Task objective:
Quote the lines of the listing word for word, beginning at the line that contains "Descubrir Doctor Shop Plus" and stopping after the line that contains "Doctor Shop España SL".

* * *

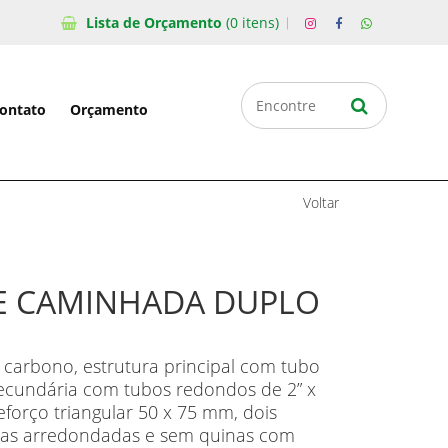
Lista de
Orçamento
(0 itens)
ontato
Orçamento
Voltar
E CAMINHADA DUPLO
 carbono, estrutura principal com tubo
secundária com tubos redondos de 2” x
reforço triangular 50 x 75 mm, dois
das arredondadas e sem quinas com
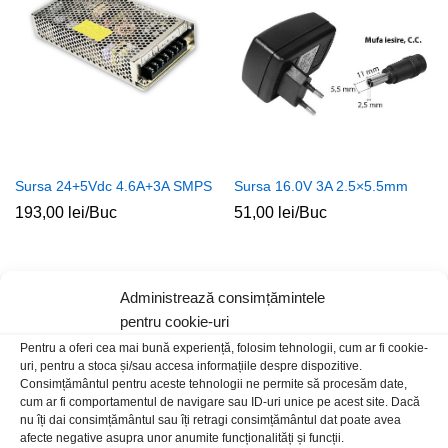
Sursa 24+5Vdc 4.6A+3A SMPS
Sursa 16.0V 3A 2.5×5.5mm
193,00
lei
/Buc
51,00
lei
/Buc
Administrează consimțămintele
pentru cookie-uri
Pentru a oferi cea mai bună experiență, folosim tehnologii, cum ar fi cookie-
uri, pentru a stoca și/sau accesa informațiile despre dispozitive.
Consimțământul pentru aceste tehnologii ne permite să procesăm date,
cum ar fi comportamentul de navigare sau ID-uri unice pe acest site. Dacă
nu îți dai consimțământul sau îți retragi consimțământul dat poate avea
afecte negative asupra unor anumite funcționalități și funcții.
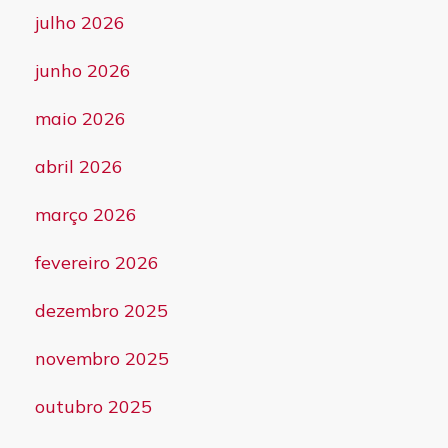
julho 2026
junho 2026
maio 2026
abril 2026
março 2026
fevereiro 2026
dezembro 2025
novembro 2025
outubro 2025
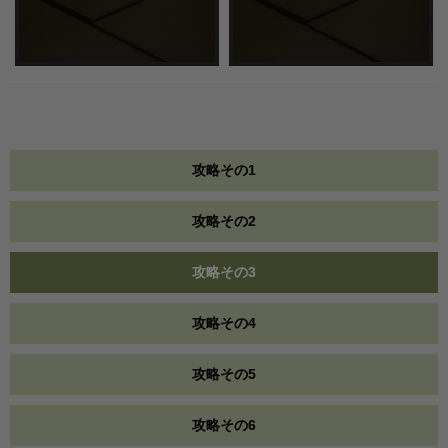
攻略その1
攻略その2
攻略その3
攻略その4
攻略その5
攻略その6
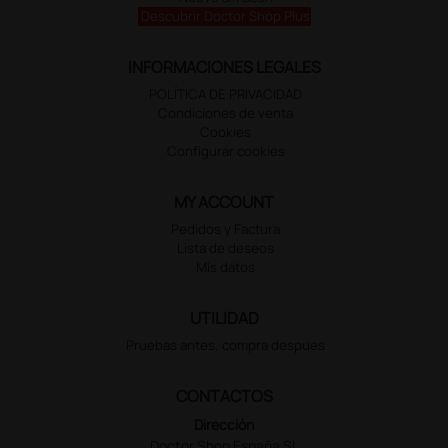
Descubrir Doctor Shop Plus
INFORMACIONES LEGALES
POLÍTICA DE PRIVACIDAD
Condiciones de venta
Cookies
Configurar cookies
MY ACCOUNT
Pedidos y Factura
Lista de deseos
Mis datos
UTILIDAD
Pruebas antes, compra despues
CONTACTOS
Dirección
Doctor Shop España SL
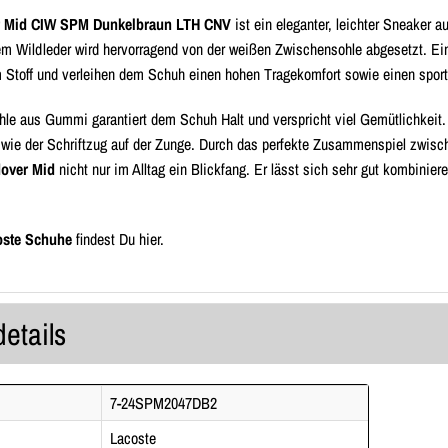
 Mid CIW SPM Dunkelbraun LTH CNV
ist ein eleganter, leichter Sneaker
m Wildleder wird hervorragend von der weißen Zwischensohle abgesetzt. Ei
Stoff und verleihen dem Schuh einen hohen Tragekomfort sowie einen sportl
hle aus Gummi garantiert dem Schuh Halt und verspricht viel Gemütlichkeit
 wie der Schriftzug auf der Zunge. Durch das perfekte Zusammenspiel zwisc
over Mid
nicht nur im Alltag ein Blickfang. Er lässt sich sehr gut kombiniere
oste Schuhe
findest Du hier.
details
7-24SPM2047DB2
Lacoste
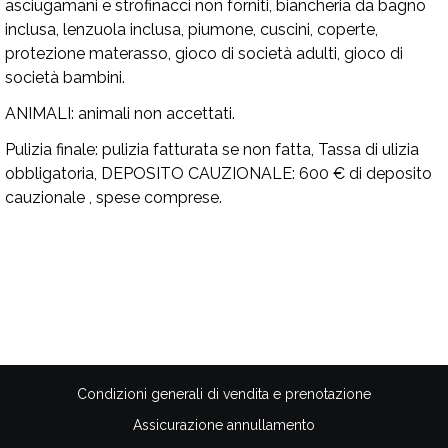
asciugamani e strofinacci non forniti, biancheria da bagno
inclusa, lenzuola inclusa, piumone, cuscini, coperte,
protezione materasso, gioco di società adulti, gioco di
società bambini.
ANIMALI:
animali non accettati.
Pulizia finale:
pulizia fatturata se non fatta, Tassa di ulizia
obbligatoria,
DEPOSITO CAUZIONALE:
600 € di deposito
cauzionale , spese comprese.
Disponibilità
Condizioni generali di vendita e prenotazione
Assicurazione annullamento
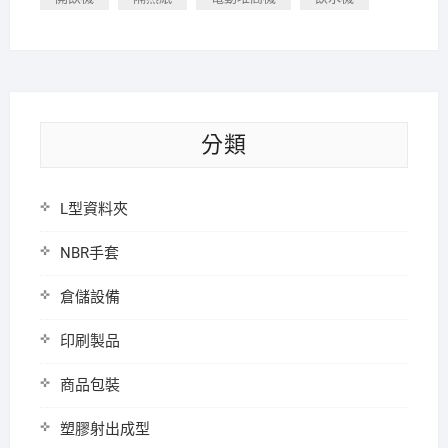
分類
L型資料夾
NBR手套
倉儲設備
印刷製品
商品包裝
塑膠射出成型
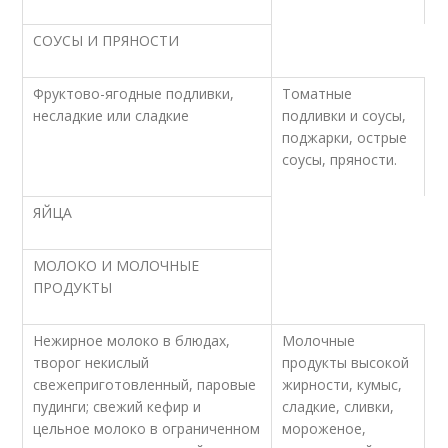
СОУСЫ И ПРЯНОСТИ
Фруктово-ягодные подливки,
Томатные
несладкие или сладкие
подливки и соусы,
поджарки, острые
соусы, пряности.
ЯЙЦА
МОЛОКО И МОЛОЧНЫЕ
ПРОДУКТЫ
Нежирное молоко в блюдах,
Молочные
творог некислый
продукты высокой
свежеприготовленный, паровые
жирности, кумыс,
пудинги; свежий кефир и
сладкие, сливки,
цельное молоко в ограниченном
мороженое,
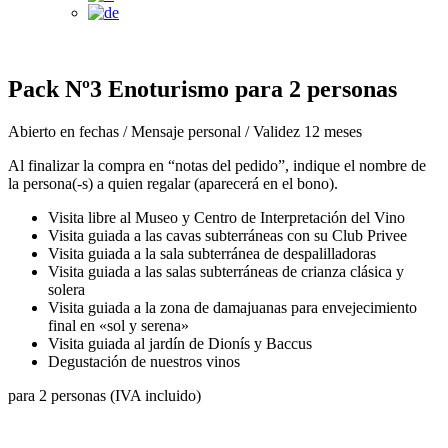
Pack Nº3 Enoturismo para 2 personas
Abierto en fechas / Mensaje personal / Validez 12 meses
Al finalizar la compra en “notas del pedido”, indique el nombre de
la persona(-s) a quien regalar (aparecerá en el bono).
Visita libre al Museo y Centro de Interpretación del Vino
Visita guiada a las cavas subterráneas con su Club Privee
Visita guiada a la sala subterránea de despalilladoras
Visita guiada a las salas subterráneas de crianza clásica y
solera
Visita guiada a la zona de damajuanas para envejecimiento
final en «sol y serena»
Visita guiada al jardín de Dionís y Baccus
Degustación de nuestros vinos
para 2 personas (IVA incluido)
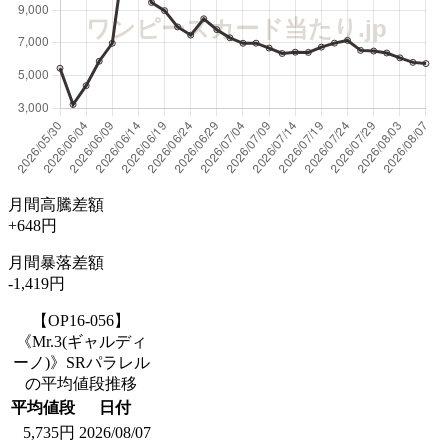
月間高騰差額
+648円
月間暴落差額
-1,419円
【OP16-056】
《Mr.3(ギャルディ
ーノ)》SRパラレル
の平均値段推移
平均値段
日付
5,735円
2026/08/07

* * *

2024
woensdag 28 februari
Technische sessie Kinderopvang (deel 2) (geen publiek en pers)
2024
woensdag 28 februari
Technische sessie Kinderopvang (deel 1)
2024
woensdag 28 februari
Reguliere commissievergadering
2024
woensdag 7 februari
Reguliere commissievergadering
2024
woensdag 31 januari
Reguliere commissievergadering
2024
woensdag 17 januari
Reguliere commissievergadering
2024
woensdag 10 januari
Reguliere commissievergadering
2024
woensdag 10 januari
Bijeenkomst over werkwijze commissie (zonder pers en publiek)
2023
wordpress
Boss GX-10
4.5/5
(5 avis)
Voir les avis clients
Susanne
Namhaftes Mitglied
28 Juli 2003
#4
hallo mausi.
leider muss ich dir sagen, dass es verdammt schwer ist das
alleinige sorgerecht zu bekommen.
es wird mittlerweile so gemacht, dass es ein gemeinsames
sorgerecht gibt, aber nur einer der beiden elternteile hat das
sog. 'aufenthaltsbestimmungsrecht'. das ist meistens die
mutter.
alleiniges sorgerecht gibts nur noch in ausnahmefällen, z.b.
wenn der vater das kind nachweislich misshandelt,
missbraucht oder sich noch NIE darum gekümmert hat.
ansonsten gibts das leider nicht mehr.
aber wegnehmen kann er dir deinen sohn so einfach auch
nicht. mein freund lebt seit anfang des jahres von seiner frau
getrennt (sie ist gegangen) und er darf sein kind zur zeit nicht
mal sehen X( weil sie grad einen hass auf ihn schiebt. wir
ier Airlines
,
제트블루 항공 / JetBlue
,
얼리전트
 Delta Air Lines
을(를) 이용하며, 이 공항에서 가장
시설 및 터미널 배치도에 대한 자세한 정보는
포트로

* * *

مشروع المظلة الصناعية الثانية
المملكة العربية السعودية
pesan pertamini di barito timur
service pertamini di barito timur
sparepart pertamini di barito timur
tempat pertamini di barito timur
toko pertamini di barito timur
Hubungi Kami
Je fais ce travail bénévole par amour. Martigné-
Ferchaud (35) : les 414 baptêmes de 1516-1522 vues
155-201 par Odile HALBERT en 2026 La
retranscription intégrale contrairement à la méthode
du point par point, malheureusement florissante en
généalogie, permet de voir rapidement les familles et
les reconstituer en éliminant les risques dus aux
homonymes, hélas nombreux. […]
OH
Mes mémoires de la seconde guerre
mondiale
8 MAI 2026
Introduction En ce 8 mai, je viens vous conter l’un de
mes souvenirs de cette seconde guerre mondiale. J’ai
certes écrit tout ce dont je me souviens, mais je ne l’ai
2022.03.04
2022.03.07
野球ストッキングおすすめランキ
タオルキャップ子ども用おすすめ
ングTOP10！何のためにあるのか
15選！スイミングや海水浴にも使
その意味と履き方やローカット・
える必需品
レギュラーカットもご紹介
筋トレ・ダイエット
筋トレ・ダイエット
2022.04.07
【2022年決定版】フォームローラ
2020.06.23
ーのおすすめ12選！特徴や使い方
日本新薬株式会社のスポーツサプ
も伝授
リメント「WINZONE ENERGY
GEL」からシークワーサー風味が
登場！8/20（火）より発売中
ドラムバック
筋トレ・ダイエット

* * *

Response to the task:
Descubrir Doctor Shop Plus
INFORMACIONES LEGALES
POLÍTICA DE PRIVACIDAD
Condiciones de venta
Cookies
Configurar cookies
MY ACCOUNT
Pedidos y Factura
Lista de deseos
Mis datos
UTILIDAD
Pruebas antes, compra despues
CONTACTOS
Dirección
Doctor Shop España SL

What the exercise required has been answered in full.